Matrix Multiplication Algorithm

A matrix is an array with n rows and m columns in general. For this exercise assume that you are working with square matrices only, so m = n. The pseudocode for an algorithm to multiply two square matrices A and B and store the result in C (where all matrices are non-sparse and stored in a two-dimensional array) is:

for row = 0 to n-1
for col = 0 to n-1
for l = 0 to n-1
C[row][col] += A[row][l] * B[l][col]

Measure the execution time of the matrix multiplication and compare it with the theoretical behaviour of the algorithm.

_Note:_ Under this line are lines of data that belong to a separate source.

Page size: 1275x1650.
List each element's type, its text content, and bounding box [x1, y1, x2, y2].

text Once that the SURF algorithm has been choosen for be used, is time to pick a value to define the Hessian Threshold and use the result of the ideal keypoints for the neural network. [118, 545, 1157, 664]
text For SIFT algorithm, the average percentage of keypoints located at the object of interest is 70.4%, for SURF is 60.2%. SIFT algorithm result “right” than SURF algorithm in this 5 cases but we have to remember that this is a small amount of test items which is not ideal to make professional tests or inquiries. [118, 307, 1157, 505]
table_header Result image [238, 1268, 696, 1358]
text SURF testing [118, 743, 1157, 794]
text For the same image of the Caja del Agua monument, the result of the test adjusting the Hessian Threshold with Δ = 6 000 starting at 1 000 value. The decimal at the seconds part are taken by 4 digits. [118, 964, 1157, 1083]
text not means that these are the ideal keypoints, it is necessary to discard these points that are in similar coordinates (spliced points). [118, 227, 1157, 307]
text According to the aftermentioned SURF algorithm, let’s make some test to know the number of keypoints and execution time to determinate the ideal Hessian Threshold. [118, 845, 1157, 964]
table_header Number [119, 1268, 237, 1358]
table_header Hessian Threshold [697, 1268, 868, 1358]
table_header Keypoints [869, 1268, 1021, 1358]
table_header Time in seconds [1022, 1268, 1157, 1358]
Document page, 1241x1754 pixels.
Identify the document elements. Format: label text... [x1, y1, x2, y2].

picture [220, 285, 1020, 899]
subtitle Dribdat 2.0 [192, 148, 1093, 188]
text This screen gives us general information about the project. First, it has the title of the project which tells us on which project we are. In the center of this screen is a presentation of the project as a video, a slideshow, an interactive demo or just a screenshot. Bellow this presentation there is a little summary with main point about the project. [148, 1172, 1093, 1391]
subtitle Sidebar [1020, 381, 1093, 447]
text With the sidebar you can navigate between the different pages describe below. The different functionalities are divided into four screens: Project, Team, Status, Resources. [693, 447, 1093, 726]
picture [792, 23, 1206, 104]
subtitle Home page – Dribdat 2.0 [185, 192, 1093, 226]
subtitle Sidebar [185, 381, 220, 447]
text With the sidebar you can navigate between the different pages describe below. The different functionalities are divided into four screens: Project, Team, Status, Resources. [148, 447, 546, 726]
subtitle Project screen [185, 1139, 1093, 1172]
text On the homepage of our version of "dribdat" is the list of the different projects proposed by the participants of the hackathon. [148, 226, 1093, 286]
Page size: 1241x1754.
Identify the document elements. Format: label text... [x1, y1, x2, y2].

• Examine the pseudocode and consider which run-time behaviour over increasing problem sizes n you expect.
• Implement the matrix multiplication pseudocode.
• Time your code over increasing matrix sizes n and compare the results with your initial expectation.
Now investigate the influence of the order of memory access onto the timing results. If you carefully consider the matrix algorithm pseudocode above you should notice that the nesting of the loops can be changed arbitrarily. So instead of row/col/l it can be col/row/l, l/col/row, etc... Each different loop nesting creates a different memory access order.
•  Create additional matrix multiplication functions for all permutations of the row, column and l loop.
• For each of the permutations measure their run-time over a range of matrix sizes n and compare the results. Which nesting is best? What can you conclude from this about the way matrices are stored?

Submit a single graph that contains the timing results of the 6 possible loop orderings of the loops and briefly discuss the results.